NICE NOD by Ben Ratliff in today’s New York Times about my former neighbor, the musician John Carter. Mr. Carter dug his heels deep into L.A. He taught music, tooling around local schools. He lived right across the street from me and was a steady voice of encouragement when I was feeling a little wary about the piano (I’d played clarinet, then flute so this was instrument number three) and much later when I got into photography found a space for me to create — and I was able to shoot a couple of his album covers. Always calm, centered, Mr. Carter’s music felt worlds apart from the soft-spoken man with the dignified carriage and the quiet smile. I was amazed at the zigzags, squawks and spikes of sound that came out of the bell of his clarinet. I didn’t realize how impressive a cult figure he was until a drummer I knew and worked with kept repeating “That John Carter?.”
My most indelible memory: Stepping out of work late, late one night across town in Silver Lake, leaving the newspaper’s office I worked in, I hear a voice intoning my name — both of them. I turned. It was him, Mr. Carter, after a late-night session of akido — again, right across the street. “Late night? Too late for you to be walking to your car alone. Our secret, unless I see it again.”
He kept his word.
Mr. Carter always felt like a guardian angel floating around this big impersonal city, sending out messages. Glad to see there are much more of them to hear.
John Carter/Bobby Bradford
New York’s experimental jazz groups of the 1960s were framed as the “new thing,” but their counterparts in Los Angeles weren’t being framed at all; they were mostly ignored. The cream doesn’t always rise to the top, and here are two examples. John Carter and Bobby Bradford both played in the 1950s around Dallas and Fort Worth, where they had encountered the young Ornette Coleman; they were all beboppers looking for something new.

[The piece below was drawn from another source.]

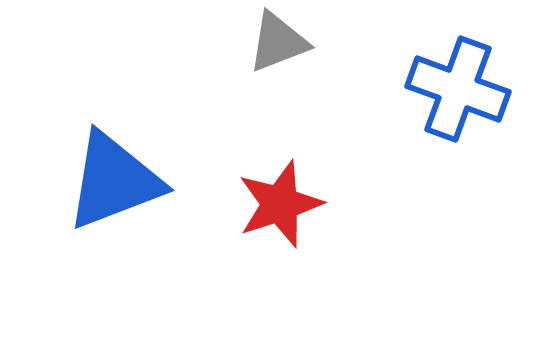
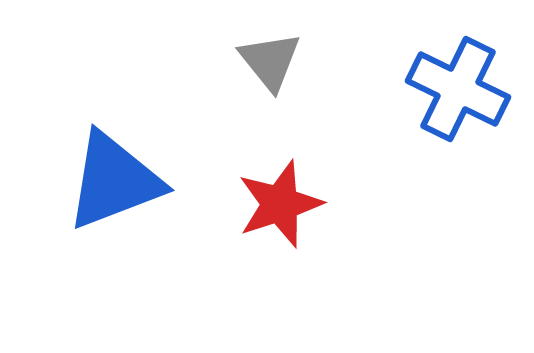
gray triangle: moved 8 px left, 19 px down; rotated 48 degrees counterclockwise
blue cross: rotated 6 degrees clockwise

By the end of the decade all three wound up in Los Angeles. Mr. Coleman left for New York, joined there after his initial success by Mr. Bradford. But by the mid-1960s Mr. Bradford was back on the West Coast, and the New Art Jazz Ensemble, with Mr. Carter on saxophones and clarinet and Mr. Bradford on trumpet, had become a real band, a good one. It started from the premise of Mr. Coleman’s music: clarion bebop themes giving way to long and grooving collective improvisations with no predetermined chord changes. And it pushed on from there, with a whole different kind of authority and intelligence — sometimes a more formally disciplined one — than there had been in Mr. Coleman’s bands. But it didn’t have enough opportunities to work, and outside of Los Angeles the group only became known to those most stricken with the jazz record-collecting virus, the kind who track down D.I.Y. albums with shaky Letraset graphics, released in tiny editions. An excellent new boxed set — “Mosaic Select: John Carter & Bobby Bradford” — should help right the situation. It contains reissues of two Carter-Bradford ensemble albums from 1969 and ’71, “Seeking” and “Secrets,” as well as some unissued live performances and a clarinet-trumpet duet from 1979. As improvisers the two musicians had an uncommonly special connection; Carter, who died in 1991, was a good saxophonist but a great clarinetist, clear and strong and resourceful, with few peers in his time.